Abstract. Autonomous sensors that receive their energy from an
energy harvester or directly from the environment have the potential to save
energy for applications in numerous sectors. For humidity sensing, the
swelling behaviour of a water vapour-sensitive hydrogel is used. To trigger
an electrical contact the mechanical energy is taken from the hydrogel
swelling by the bimorph effect. As long as a defined threshold is not
reached, the electrical microcontact remains open. By passing the threshold
value, a switching will be triggered causing the closure of the contact.
This sensor principle does not need any electrical power supply because the
switching power is provided directly by the surrounding humidity as quantity
to be measured.
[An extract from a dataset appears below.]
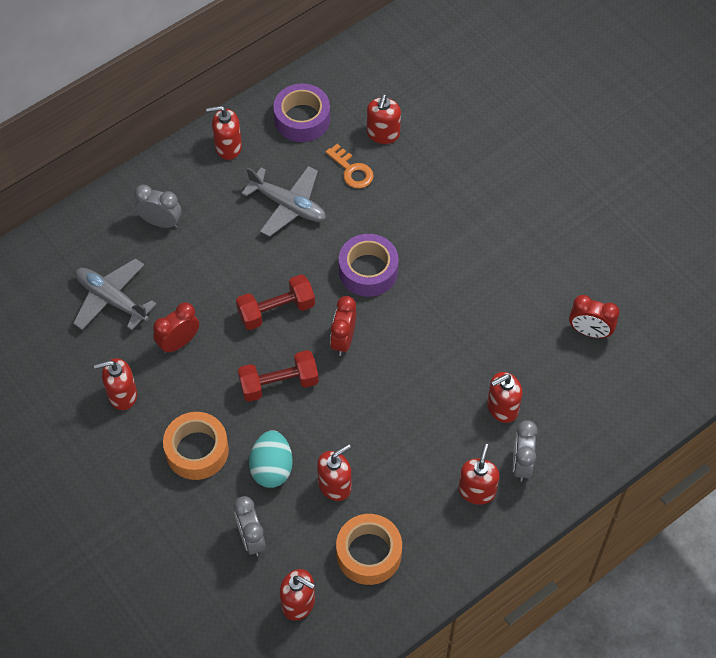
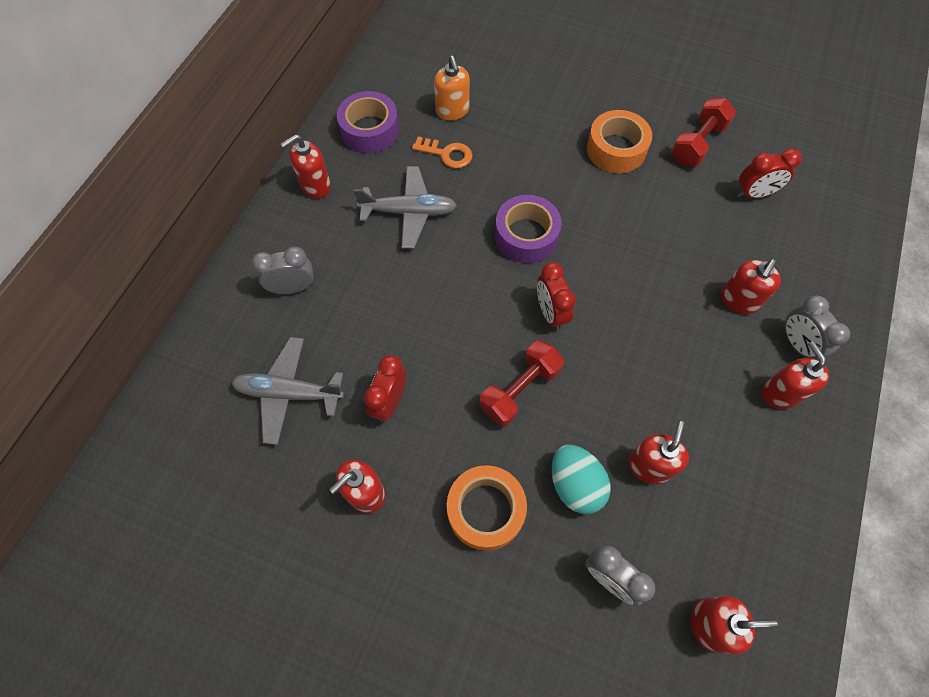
camera: 30 degrees left, 5 degrees up
(276, 310) = (466, 317): red dumbbell -> red dumbbell (697, 144)
(369, 553) = (735, 521): orange tape -> orange tape (616, 149)
(383, 134) = (452, 111): red soap dispenser -> orange soap dispenser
For the description of the
deflection versus the hydrogel pattern of such a sensor, a model was developed by means of the beam theory. Goal of the model was to derive design guidelines for the
dimensioning of the sensors bending plate and the patterned hydrogel layer.
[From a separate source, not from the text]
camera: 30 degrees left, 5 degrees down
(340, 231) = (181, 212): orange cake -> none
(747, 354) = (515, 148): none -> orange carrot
Experiments then should show the applicability of the model approaches. The
deflection of the bending plate depends on the ratio between the lengths of
the uncoated and the coated part of the bending plate where the maximum
occurs at a ratio of ca. 0.5. The swelling behaviour of the hydrogel shows a
high sensitivity with regard to slight changes in relative humidity. This
can be used for humidity threshold sensors that open and close
microcontacts with respect to very small changes in relative humidity. To
avoid voltage peaks and arcs during the switching process that could arise
and destroy the microcontact, a bistable characteristic with hysteresis is
needed. Experiments demonstrate the feasibility of this concept and are in
good agreement with the modelling results.